DATA EXCERPTS:
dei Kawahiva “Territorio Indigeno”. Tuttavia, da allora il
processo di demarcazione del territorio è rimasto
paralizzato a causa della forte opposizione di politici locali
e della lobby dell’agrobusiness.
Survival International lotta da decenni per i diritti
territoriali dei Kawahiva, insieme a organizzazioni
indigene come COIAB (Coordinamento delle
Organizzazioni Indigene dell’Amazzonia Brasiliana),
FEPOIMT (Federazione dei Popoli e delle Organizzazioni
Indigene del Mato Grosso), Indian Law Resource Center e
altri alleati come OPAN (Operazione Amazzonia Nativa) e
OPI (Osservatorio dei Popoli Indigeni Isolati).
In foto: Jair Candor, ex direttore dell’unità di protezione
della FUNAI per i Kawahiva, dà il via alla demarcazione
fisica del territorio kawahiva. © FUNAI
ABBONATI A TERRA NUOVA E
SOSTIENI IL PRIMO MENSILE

EXERCISE DIRECTIONS:
Copy the text of the rows above line by line, without changing a word.

TASK SOLUTION:
dei Kawahiva “Territorio Indigeno”. Tuttavia, da allora il
processo di demarcazione del territorio è rimasto
paralizzato a causa della forte opposizione di politici locali
e della lobby dell’agrobusiness.
Survival International lotta da decenni per i diritti
territoriali dei Kawahiva, insieme a organizzazioni
indigene come COIAB (Coordinamento delle
Organizzazioni Indigene dell’Amazzonia Brasiliana),
FEPOIMT (Federazione dei Popoli e delle Organizzazioni
Indigene del Mato Grosso), Indian Law Resource Center e
altri alleati come OPAN (Operazione Amazzonia Nativa) e
OPI (Osservatorio dei Popoli Indigeni Isolati).
In foto: Jair Candor, ex direttore dell’unità di protezione
della FUNAI per i Kawahiva, dà il via alla demarcazione
fisica del territorio kawahiva. © FUNAI
ABBONATI A TERRA NUOVA E
SOSTIENI IL PRIMO MENSILE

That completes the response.